Some observers said the FDIC may simply feel less pressure to unload institutions than when the crisis began. "Certainly, the FDIC does not have the same systemic risk pressures it had a year and a half ago, so it has a little bit more time to think through how it markets community and regional banks that fail," said V. Gerard Comizio, a partner in Paul, Hastings, Janofsky & Walker LLP.

Others said the agency and investors may feel confident enough about other types of deal structures to pursue transactions without loss-sharing, which could increase revenue to the DIF.

For example, since September the FDIC has done five deals with private investors, buying assets left over from failed banks. The FDIC shares in any upside once the assets are resold. On Thursday, it announced its latest deal involving $490.7 million worth of assets from 19 failed banks.

Those structured loan deals give the FDIC "additional reason to believe they can dispose of nonperforming loans … outside the P & A [purchase and assumption] process," said MacDonald.

"That allows them to narrow the spreads and gains they're giving to buyers in whole-bank transactions.
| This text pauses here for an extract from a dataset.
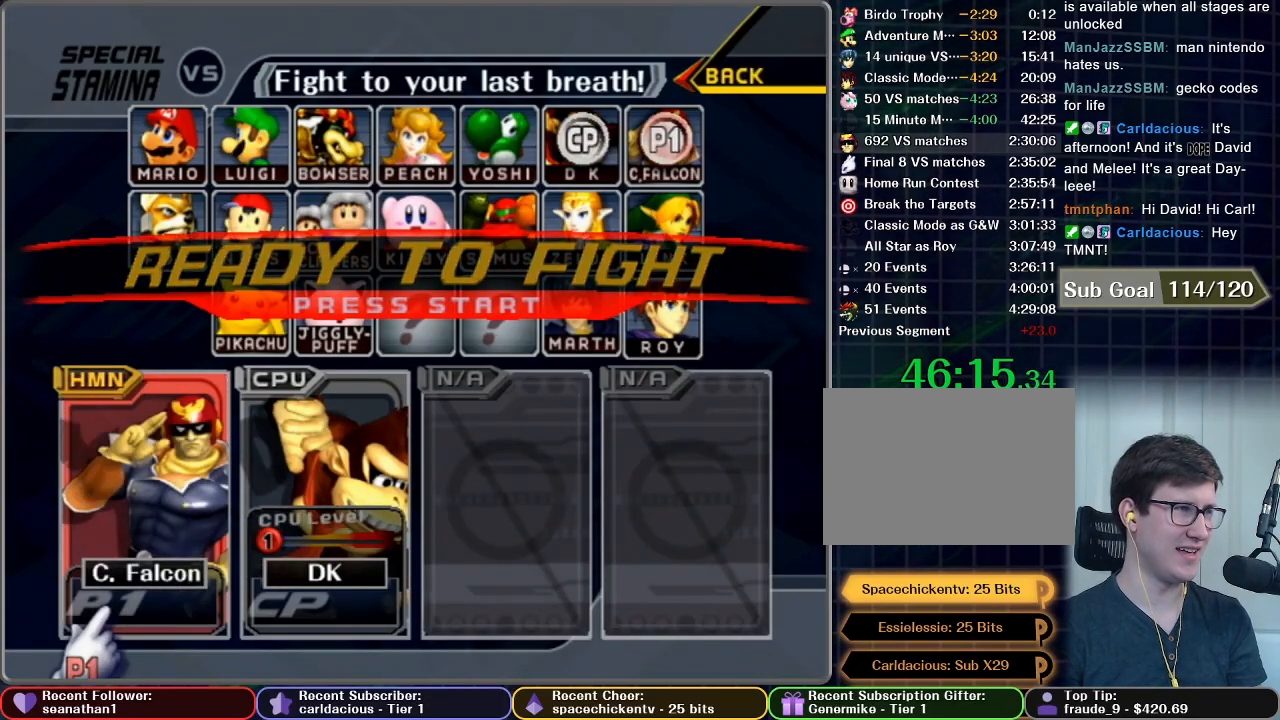
{"buttons": ["START"], "left_stick": "center", "right_stick": "center", "button_events": [[134, "START", "up"], [184, "START", "down"]]}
As a result, we may see more whole-bank transactions without loss-sharing because they can transfer the assets to the private sector via the structured loan sales."

Michael Krimminger, deputy to the chairman for policy at the FDIC, said the agency is committed to "exploring all the different transaction structures."

"We want to make sure we have all the different tools on the table and are ready to go to get us the best value for a particular pool of assets," he said. "Certainly, a year ago, the market was much less inclined to buy assets separate from the bank franchise itself. There is more interest in that now."

One trend picking up steam is private-equity investors' teaming up with healthy banks to bid. "The banks can use the acquired assets and liabilities more efficiently than private equity. At the same time the banks are capital-constrained," Weissman said.

Observers also expect the FDIC to package multiple failed banks.

The most notable past example of this was in 1991 when seven banks in New Hampshire failed, holding $4.4 billion in assets, or about 25% of the state's total.

The FDIC packaged them into two new entities for sale and combined the unsold assets into one pool.

"Similar to the savings and loan crisis, it's likely that the FDIC will consider offering multiple institutions, especially in the same geographic area, in one bid package or hold them in conservatorship with the possibility of a further bid as a group," Comizio said.

Such transactions would probably give prospective bidders a longer time to conduct due diligence. "There has been discussion of cluster bids of up to five banks, and with extended marketing and diligence periods of perhaps 60, instead of 30, days," MacDonald said. "If you cluster a bid you can get a package that might interest people with more money to deploy. It makes sense in selected situations and selected markets."

The FDIC has also been signaling plans to make assets in receivership available to investors through the securitization market. "Hopefully, we will be going to the market with a pilot securitization in the not-too-distant future," Krimminger said.